Normative targets. Once the latent factor structure is established, it becomes possible to set evidence-based targets: where does an athlete need to sit on each factor to be competitive at the Quarterfinals level? This is a richer prescription than generic benchmarks because it accounts for the nonlinear, saturating nature of the capacity-performance relationship. An athlete deep into the plateau of the strength curve but in the steep phase of the aerobic curve knows exactly where the marginal training dollar should go.
Extending the population. The current analysis is conditioned on multi-year QF competitors due to data availability. Imputation strategies or alternative linking approaches could extend the model to the broader QF population, where the completion probability models would have substantially more variance to work with and the predictor relationships may look quite different.

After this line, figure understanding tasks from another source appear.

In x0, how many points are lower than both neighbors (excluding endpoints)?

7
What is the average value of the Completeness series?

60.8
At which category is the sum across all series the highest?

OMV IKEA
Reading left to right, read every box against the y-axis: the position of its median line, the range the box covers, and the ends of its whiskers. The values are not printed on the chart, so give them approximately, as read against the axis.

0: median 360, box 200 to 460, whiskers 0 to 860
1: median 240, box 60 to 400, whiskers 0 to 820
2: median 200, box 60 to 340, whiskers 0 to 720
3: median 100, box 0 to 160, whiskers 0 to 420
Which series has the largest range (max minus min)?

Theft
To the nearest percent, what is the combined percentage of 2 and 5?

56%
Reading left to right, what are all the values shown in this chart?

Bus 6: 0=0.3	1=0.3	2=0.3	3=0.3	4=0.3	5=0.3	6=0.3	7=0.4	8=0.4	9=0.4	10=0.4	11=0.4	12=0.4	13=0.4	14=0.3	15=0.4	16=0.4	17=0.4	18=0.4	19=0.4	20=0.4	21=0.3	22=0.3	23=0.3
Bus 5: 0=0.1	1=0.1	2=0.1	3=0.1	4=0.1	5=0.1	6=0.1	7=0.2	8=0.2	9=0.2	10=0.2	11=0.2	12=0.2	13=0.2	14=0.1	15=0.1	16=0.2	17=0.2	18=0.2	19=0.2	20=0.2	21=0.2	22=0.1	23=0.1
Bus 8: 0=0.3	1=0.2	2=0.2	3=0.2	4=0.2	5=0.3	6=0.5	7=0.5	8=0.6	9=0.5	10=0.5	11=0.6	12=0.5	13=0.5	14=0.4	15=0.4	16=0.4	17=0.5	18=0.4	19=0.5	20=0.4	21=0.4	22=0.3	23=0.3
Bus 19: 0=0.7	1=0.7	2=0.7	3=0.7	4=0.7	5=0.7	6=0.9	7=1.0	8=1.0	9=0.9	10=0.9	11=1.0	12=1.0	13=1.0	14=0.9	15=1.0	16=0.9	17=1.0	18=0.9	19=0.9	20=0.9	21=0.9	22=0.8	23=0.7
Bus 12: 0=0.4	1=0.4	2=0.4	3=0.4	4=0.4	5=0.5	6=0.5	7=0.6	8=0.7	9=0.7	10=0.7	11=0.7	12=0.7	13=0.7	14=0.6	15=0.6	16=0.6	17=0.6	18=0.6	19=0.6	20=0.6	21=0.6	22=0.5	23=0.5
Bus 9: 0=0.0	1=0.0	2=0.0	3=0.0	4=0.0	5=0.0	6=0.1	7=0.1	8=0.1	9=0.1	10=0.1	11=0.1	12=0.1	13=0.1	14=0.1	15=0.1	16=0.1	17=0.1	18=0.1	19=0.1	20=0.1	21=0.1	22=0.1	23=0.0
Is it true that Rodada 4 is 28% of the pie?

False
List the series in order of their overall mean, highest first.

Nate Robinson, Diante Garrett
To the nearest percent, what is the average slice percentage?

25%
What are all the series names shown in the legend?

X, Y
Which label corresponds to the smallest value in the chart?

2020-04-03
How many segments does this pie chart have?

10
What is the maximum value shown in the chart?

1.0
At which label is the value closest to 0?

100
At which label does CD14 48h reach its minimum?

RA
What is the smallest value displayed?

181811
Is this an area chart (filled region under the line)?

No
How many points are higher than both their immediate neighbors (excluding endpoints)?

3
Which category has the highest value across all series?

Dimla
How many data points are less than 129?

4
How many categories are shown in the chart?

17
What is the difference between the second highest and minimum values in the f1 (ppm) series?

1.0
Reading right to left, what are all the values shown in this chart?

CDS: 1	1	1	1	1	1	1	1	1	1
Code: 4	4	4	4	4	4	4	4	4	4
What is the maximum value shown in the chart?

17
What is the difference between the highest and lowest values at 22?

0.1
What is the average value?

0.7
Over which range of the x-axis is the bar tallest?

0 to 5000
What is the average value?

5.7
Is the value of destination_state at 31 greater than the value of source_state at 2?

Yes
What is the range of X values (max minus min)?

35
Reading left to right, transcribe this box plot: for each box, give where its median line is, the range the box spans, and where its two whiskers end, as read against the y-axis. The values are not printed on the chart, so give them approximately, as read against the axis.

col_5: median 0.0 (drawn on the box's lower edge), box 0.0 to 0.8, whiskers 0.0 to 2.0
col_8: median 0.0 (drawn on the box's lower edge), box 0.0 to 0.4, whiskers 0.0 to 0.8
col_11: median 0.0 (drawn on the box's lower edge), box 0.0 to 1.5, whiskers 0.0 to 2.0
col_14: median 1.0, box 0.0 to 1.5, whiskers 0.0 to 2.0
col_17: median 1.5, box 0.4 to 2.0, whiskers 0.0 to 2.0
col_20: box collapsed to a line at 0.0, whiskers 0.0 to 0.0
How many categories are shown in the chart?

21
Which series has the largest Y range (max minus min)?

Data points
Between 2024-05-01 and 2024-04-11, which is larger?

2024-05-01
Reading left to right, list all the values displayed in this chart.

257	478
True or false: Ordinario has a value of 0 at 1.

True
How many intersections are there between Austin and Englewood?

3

The broader point is methodological. Competition data provides a rich, objective, and under-utilised signal about athletic capacity. Combined with nonlinear dose-response modelling, it can reveal the structure of performance transfer in ways that self-reported metrics and linear models cannot. The CrossFit competition ecosystem, with its standardised workouts and public leaderboards, is an unusually good laboratory for this kind of analysis, and the approaches developed here generalise well beyond it.
Data source: CrossFit Games leaderboard, 2023-2024 Open and Quarterfinals. Analysis conducted using Bayesian inference in R/Stan.